Excerpted passage START
Tasmanian way-a-linah, a cider-link drink produced by Palawa people for millennia, has been long overlooked in Australian history, along with all other Indigenous fermented beverages. 

Records of many First Australians’ traditions, particularly relating to drinks and agriculture, were “eradicated early on by colonization, dispossession and the frontier wars,” writes Max Allen in Intoxicating: Ten Drinks that Shaped Australia. “All dreadfully effective ways of erasing a culture. 

“Even where the practices or knowledge did survive and were recorded, those records have often been willfully ignored by the dominant culture over the last 200 years.” 

It was so ignored that the belief that Australia is the world’s lone “dry continent,” that its early Aboriginal and Torres Strait Island peoples were among the planet’s few Indigenous societies to live without learning to make alcoholic beverages, remains widespread Down Under. 

Today, in some Australian Indigenous communities, ancient fermentation practices are being revived, albeit on a small scale.

In 2013, the Tasmanian Land Conservancy, Aboriginal Land Council of Tasmania and Tasmanian Aboriginal Centre purchased nearly 17,000 acres in the island’s central highlands. Way-a-linah, in danger of disappearing, is now made by some Palawa peoples, who use local trees to produce the drink. 

“We have tried [making way-a-linah] a few times as a way to try and bring back the cultural practice, to rebuild that connection between Aboriginal people and those trees and that drink,” says Andry Sculthorpe, land and heritage officer at the Tasmanian Aboriginal Centre and a member of the Palawa community. Way-a-linah’s history is evidenced on the trees that produce the sap that is the drink’s sole ingredient. Scars from tomahawks are common on some of the 300–400-year-old Eucalyptus Gunnii trees, commonly known as “cider gums,” which grow almost exclusively in Tasmania’s central highlands.

Similar to how maple syrup is tapped in North America, Palawa peoples and other First Australians would harvest the sap that cider gum trees “weep” every year. The watery, mildly sweet sap could be enjoyed on its own, or they might let it run down the trunk into the tree’s hollows, which they covered with flat stones to protect it from sap-loving insects and critters. The natural yeasts then fermented the liquid, producing mildly alcoholic way-a-linah. 

In an 1835 entry in Ross’s Hobart Town Almanac, a gentleman named Mr. Blackhouse reportedly described way-a-linah as “a liquor resembling black beer, obtained by boring the trunk,” according to an article by J.D. Hooker in The London Journal of Botany, Vol. III. But many other accounts say it more closely resembles a delicately sweet cider with a dry finish.

“As it starts to ferment a bit, it’s quite sweet,” says Sculthorpe. “And then over a period of time, it gets more tangy. You can see how Europeans chose the name ‘cider’ gum, because it actually does resemble the flavor of cider.”

Unfortunately, a revival of way-a-linah is challenged by rapidly changing conditions. The climate sensitive cider gums are dying.

Perched some 3,280 feet above sea level, cider gums are often exposed to the elements in areas too frost prone for most other eucalypts.

Temperatures have risen steadily in Tasmania’s central highlands for the past 75 years.
Excerpted passage END
Provided records START
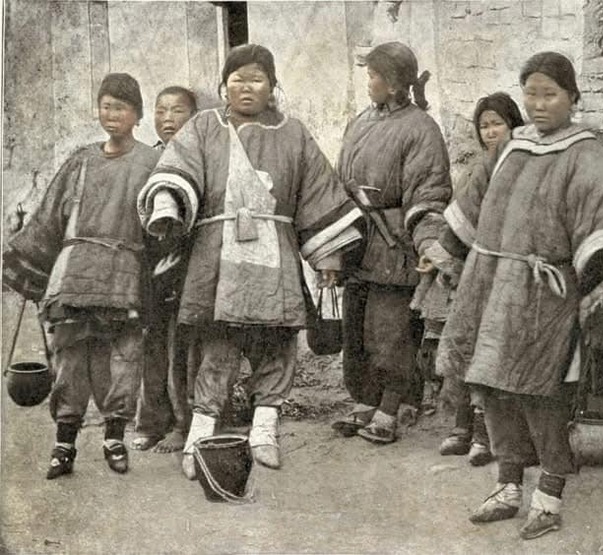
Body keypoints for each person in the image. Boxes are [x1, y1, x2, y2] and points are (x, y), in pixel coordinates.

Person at [428, 51, 603, 539]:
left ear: (573, 98)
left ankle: (549, 495)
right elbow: (474, 200)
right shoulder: (512, 147)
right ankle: (508, 486)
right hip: (491, 285)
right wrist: (447, 250)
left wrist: (602, 295)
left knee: (540, 395)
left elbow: (602, 222)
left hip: (545, 295)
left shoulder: (588, 156)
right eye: (532, 94)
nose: (539, 105)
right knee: (493, 387)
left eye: (551, 94)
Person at [136, 44, 363, 478]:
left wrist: (327, 255)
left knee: (278, 341)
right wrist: (167, 200)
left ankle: (264, 428)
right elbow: (177, 167)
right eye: (237, 78)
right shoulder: (204, 126)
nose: (246, 86)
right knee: (217, 344)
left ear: (273, 87)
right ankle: (200, 432)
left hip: (275, 251)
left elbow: (317, 192)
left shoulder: (293, 133)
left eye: (257, 78)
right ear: (224, 85)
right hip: (218, 258)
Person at [3, 73, 160, 478]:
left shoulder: (151, 162)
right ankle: (63, 446)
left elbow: (164, 224)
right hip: (74, 273)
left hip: (125, 272)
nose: (111, 115)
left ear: (137, 114)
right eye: (105, 106)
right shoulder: (80, 159)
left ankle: (115, 439)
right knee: (70, 358)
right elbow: (50, 216)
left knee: (123, 358)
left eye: (121, 108)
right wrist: (24, 254)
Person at [331, 41, 452, 444]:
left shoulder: (421, 129)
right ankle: (365, 401)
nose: (369, 83)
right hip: (358, 242)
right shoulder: (361, 122)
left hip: (394, 242)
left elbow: (430, 193)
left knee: (390, 331)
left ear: (397, 83)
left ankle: (390, 407)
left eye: (375, 76)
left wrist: (428, 242)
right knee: (357, 329)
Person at [432, 92, 525, 466]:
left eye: (497, 124)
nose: (490, 132)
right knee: (465, 347)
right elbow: (462, 217)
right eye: (483, 126)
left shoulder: (521, 164)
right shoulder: (477, 168)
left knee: (493, 354)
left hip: (506, 268)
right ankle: (462, 427)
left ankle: (488, 436)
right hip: (474, 266)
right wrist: (445, 258)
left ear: (514, 124)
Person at [132, 86, 199, 453]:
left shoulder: (200, 158)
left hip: (186, 265)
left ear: (194, 117)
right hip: (150, 266)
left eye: (178, 111)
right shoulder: (147, 159)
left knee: (180, 349)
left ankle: (183, 423)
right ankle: (150, 420)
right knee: (149, 346)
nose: (168, 119)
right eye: (161, 111)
Provided records END
Work to complete: How would you say this sentence from the passage on way-a-linah in Spanish: "The natural yeasts then fermented the liquid, producing mildly alcoholic way-a-linah."?

Exercise answer: Luego, las levaduras naturales fermentaban el líquido y producían un way-a-linah ligeramente alcohólico.